Ireland posted their highest-ever Test score of 492 on Tuesday as Paul Stirling and Curtis Campher became only the third and fourth Irishmen to hit centuries in cricket’s longest format. Sri Lanka were 81 without loss in reply before rain stopped play on day two in Galle, 411 runs behind with Nishan Madushka unbeaten on 41 and Dimuth Karunaratne 39 not out. But the day belonged to Ireland, with Stirling scoring 103 and Campher 111 after captain Andy Balbirnie made 95 in one day. Lorcan Tucker scored a useful 80 while Prabath Jayasuriyathe home hero of the first Test, took five wickets for 174. Asitha Fernando and Vishwa Fernando took two wickets each.
“Scoring a Test hundred is probably something I didn’t believe I could achieve,” Stirling admitted.
“Scoring a hundred in the sub-continent is very special,” he told reporters. “So, I am very pleased. It will mean a hell of a lot more if we can get a positive result here.”
Ireland only gained Test status in 2017 and have lost all five of their matches so far.
Their previous highest score was 339 against Pakistan in their inaugural Test in 2018.
In punishingly hot and humid conditions, Stirling had retired hurt with cramps on Monday after reaching 74, but came back to the crease on Tuesday after Tucker fell.
He reached his maiden Test hundred in style, upper-cutting Asitha Fernando for six over deep point, and now has centuries in all three formats of the game.
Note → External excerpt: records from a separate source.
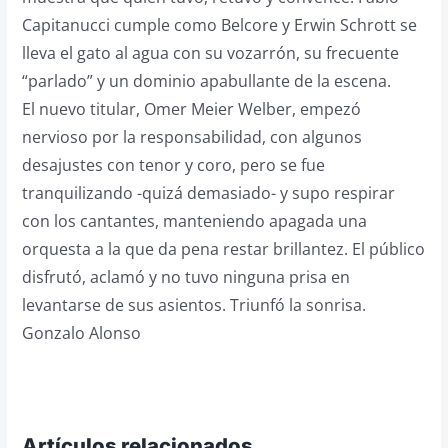
Capitanucci cumple como Belcore y Erwin Schrott se
lleva el gato al agua con su vozarrón, su frecuente
“parlado” y un dominio apabullante de la escena.
El nuevo titular, Omer Meier Welber, empezó
nervioso por la responsabilidad, con algunos
desajustes con tenor y coro, pero se fue
tranquilizando -quizá demasiado- y supo respirar
con los cantantes, manteniendo apagada una
orquesta a la que da pena restar brillantez. El público
disfrutó, aclamó y no tuvo ninguna prisa en
levantarse de sus asientos. Triunfó la sonrisa.
Gonzalo Alonso
Artículos relacionados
Soon afterwards, the same bowler dismissed him for 103 as the batsman hooked a short delivery into the hands of Dhananjay de Silva on the fine-leg boundary.
Campher was well caught by a diving De Silva at first slip to give Jayasuriya his third wicket in the innings.
Sri Lanka’s openers negotiated the final session without much trouble, although Ireland’s quicks found the outside edge of Madushka’s bat with the new ball.
“Tomorrow is going to be a big day,” said Jayasuriya. “We need to score big and take a sizeable first innings lead and should be looking to bat only once.
“That should be the plan but we’ll see how it goes.”
Ireland lost the first Test by an innings and 280 runs.